▸ **Work required**
When a line in the listing below contains the word "plus", return a copy of that line.

▸ **Material shown**
--------------------

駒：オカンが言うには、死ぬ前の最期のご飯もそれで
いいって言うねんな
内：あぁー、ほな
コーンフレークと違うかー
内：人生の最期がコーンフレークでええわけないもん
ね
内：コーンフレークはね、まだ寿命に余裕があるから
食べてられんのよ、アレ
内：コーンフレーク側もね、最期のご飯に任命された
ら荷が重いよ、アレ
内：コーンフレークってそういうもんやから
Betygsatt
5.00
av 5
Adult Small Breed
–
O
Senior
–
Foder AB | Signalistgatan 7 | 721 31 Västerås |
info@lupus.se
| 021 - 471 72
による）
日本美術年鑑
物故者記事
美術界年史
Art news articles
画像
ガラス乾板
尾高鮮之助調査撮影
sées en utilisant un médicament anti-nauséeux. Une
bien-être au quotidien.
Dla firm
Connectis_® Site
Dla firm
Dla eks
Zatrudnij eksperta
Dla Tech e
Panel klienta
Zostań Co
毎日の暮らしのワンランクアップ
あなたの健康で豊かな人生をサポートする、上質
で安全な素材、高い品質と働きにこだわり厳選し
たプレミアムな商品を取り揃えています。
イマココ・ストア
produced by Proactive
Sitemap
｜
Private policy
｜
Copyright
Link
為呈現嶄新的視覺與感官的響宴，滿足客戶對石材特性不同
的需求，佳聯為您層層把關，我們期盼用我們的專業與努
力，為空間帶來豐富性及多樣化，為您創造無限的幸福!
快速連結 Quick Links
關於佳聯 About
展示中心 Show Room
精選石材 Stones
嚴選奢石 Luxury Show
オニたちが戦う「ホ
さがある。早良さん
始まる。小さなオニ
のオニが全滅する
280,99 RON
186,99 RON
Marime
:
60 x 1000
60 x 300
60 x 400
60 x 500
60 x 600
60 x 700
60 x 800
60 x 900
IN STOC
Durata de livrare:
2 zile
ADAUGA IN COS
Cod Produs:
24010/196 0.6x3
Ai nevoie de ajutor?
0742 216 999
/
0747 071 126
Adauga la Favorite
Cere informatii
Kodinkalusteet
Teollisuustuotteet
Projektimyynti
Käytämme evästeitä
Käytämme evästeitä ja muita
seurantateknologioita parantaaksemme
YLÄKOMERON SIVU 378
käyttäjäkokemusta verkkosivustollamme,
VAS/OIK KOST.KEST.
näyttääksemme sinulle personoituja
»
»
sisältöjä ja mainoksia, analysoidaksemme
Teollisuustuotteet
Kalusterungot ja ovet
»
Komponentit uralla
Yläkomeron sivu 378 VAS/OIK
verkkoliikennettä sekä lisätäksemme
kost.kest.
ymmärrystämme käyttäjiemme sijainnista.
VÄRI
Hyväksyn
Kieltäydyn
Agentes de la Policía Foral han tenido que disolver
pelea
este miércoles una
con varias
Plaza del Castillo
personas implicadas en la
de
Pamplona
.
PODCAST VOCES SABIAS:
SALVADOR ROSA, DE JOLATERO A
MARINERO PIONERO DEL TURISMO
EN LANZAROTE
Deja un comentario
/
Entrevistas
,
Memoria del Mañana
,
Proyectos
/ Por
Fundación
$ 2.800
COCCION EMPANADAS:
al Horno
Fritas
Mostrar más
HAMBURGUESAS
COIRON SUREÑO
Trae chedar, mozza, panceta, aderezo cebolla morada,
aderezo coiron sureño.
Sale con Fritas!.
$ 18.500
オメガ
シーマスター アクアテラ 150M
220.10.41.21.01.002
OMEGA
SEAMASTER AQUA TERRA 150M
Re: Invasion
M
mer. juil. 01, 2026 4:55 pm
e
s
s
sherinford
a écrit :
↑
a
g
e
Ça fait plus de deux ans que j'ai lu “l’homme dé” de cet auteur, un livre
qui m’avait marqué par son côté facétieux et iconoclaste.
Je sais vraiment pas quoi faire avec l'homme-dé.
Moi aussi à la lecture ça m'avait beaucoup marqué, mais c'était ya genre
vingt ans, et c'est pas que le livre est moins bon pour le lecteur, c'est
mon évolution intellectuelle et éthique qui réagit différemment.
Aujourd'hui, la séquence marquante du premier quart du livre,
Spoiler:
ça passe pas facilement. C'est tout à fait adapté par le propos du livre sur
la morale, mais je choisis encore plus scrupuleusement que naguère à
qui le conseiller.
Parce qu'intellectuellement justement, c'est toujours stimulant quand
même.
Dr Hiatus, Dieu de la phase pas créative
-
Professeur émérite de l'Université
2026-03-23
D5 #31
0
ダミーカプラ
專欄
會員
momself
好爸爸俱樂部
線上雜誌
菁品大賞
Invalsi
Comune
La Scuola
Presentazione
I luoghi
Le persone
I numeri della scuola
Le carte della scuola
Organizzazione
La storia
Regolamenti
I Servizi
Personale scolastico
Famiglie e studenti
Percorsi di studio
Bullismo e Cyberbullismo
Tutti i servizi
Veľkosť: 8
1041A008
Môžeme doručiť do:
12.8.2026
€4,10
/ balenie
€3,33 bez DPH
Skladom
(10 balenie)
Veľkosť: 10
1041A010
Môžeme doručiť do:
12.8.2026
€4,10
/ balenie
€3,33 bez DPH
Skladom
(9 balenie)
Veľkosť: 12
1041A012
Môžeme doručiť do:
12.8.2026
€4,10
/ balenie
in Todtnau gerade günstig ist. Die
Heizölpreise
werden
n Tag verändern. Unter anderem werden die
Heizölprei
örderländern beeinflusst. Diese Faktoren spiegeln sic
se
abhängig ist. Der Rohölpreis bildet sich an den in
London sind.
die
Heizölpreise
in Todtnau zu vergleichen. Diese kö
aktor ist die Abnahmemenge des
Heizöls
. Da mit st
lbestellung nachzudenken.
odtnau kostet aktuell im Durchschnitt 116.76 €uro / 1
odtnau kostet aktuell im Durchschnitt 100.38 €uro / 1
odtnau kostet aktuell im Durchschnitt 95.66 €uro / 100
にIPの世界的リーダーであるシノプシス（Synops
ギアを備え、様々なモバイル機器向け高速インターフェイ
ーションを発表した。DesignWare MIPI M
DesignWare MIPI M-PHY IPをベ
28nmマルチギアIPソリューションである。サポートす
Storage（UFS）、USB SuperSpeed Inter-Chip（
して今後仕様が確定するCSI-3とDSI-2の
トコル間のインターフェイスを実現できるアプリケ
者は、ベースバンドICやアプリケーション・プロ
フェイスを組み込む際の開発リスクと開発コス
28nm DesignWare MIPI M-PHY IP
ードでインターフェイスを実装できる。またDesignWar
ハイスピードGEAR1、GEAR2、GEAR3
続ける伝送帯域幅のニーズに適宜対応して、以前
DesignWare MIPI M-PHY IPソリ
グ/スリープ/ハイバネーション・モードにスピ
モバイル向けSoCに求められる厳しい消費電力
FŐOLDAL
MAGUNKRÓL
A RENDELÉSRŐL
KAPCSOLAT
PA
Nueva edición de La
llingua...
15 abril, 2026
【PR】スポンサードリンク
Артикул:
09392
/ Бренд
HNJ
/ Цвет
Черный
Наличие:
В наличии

--------------------

▸ **Output for this exercise**
Ça fait plus de deux ans que j'ai lu “l’homme dé” de cet auteur, un livre
la morale, mais je choisis encore plus scrupuleusement que naguère à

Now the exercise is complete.